Para que haja esse movimento, a inflação precisa ser controlada sem se recorrer a uma nova apreciação cambial.  O que significa que as políticas monetária e fiscal terão que ser muito mais radicais, implicando em um grau de recessão maior para permitir completar o ciclo de mudança de preços relativos e recuperação das exportações.

Como a queda da economia impactará na arrecadação de impostos, os cortes serão mais drásticos que numa política menos ortodoxa. É um ciclo perverso, uma aposta que, completada a mudança de preços relativos, a economia possa deslanchar via exportações e via volta das concessões – além da recuperação da Petrobras.

Não será tarefa fácil, mas é a única viável.

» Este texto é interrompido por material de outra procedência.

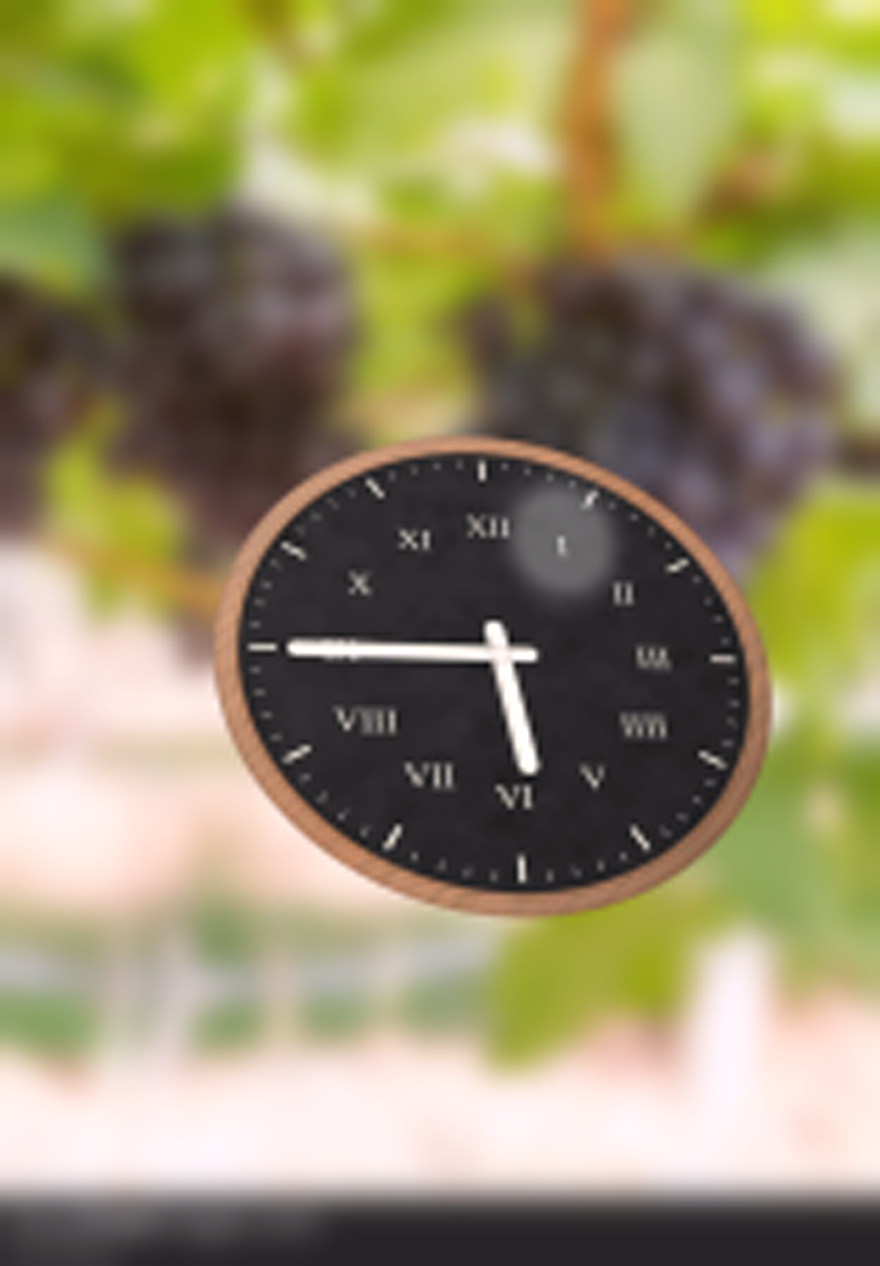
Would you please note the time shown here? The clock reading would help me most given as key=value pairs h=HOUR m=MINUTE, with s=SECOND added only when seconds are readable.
h=5 m=45
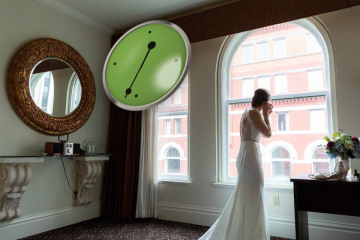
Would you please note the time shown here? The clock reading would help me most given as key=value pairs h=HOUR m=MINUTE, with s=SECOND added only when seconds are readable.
h=12 m=33
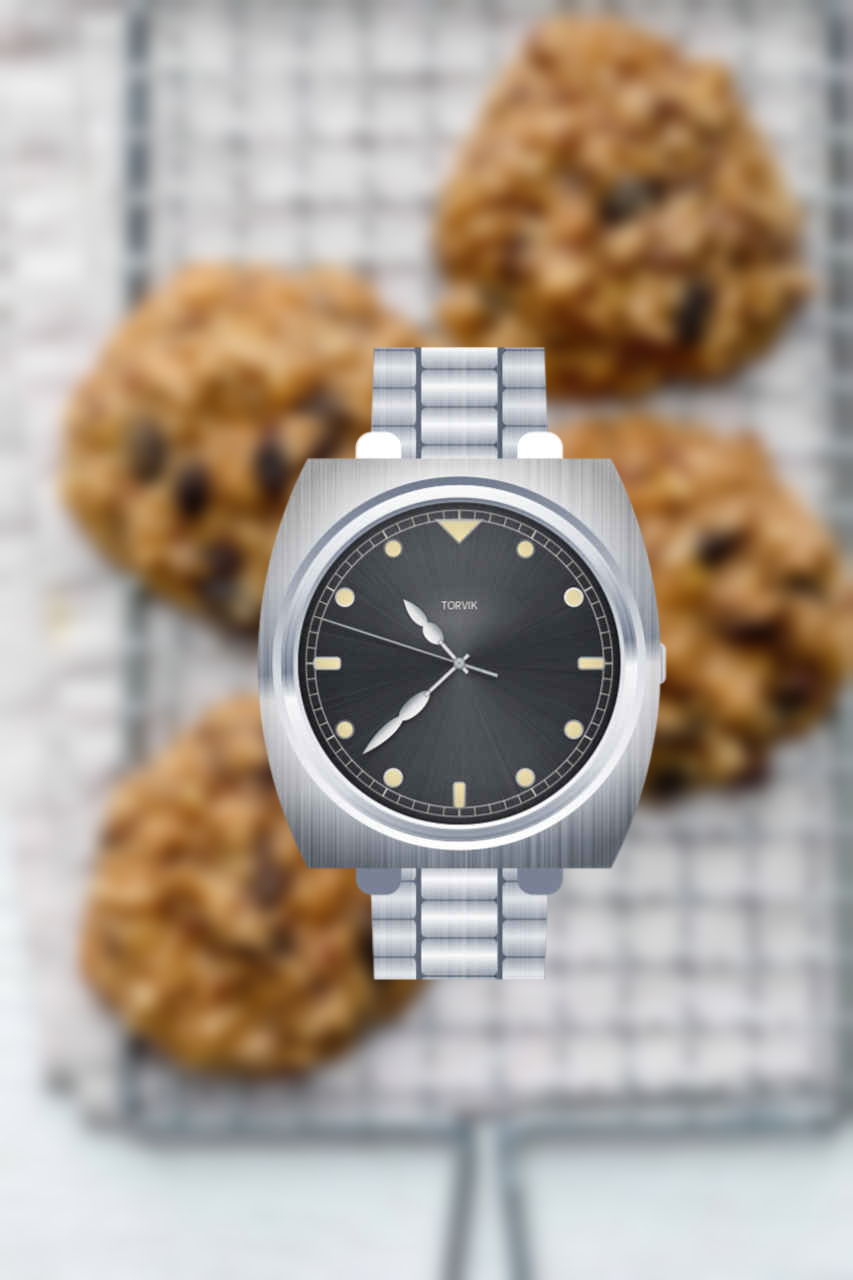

Hoje em dia, há uma penetração muito maior de bens intermediários importados, significando que o impacto do câmbio se dará também sobre produtos fabricados no país. Além disso, há o impacto do realinhamento da tarifas públicas. Em contrapartida, uma melhor previsão de safra e de preços agrícolas.
Mas o ajuste se dará em cima de salários e emprego. Apenas em um prazo mais largo se sentirá o novo ciclo de recuperação econômica.

O desafio maior será o de montar uma sustentação política e social para essa transição.

A volta da apreciação cambial

Nessa hipótese, o BC se afoba com a questão inflacionária e permite nova rodada de apreciação cambial. A recessão será menor mas se manterá a economia em banho maria e com a espada de Dâmocles da crise externa no pescoço.

Nesse caso, a economia continuará se arrastando nos próximos anos, com dificuldade para se recuperar devido ao esgotamento do crescimento via consumo das famílias.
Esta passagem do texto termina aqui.